Evidence suggests prior knowledge in Duisburg

The second plane hits the World Trade Center, Sept. 11, 2001
Image: AP

Needless to say, she went to the police. And if the story at first sounds like a bit of conspiracy-mongering, recent reports in the German media include evidence which suggests the pieces of the jigsaw fit together to form a believable picture.

Mustafa's father was a regular visitor to a mosque known to hold radical meetings. And police found a card from the mosque when they searched Mohammed Atta's Hamburg apartment after the attacks on Sept. 11.

Also, in a number of households of people who attended the mosque, police found the date Sept. 11, 2001, inscribed with an Arabic notice which read: "The program ends." In the same calendars, six months before, on the date April 15, was inscribed in Arabic: The program begins."

That date was later to be discovered as the day when many of the hijackers slipped into the US to begin final preparations for the attacks. The man who gave these calendars out to friends at the mosque maintains, however, that the inscriptions are coincidental. They refer to a savings plan, he says.

Guantanamo inmate was a frequent visitor

Camp Delta, Guantanamo Bay, Cuba
Ould Slahi has been held at Guantanamo Bay since 2001Image: AP

Another connection to the attacks lies in the person of Mohamed Ould Slahi. The Mauritanian national, who has been in American custody at Guantanamo since 2001, studied electrical engineering in Duisburg and was a frequent visitor to the mosque.

Slahi is said to have helped Atta recruit men to carry out the attacks. It is now believed he might have been one of the men young Mustafa heard talking on Sept. 10.

Who those other men might have been and whether they are still living in Germany remains unknown.

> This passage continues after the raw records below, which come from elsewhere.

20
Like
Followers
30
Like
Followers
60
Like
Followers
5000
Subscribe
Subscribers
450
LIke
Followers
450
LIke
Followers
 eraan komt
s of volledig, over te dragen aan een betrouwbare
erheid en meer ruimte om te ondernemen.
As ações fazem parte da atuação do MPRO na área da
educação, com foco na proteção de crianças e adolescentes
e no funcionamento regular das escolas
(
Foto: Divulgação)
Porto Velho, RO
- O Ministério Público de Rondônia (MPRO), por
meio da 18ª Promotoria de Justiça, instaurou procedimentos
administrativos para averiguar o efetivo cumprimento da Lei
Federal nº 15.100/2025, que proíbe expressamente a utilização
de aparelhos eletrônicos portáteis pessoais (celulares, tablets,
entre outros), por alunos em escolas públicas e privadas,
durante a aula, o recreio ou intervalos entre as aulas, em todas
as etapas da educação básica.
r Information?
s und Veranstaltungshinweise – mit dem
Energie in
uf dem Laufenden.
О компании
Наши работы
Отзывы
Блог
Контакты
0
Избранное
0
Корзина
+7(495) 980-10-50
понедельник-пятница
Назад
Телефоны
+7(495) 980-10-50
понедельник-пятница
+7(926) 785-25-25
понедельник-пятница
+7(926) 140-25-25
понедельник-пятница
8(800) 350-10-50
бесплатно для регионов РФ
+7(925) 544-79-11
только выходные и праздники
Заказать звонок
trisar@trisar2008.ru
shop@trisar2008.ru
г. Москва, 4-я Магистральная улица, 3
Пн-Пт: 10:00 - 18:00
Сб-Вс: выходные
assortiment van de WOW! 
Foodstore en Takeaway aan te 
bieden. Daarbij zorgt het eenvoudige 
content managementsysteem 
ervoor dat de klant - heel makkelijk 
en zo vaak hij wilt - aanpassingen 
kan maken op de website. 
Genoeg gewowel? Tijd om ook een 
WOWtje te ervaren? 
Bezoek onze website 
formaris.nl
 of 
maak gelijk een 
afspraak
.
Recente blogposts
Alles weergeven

However, authorities in the German state of North Rhine-Westphalia, where Duisburg is situated, have dismissed the link between the city and the 9/11 attacks, saying police had thoroughly reviewed the evidence in the year after the attack and did not consider it important.

"We don't think the history of Sept. 11 has to be completely rewritten because of this," state interior ministry spokesman Ludger Harmeier told German press agency dpa.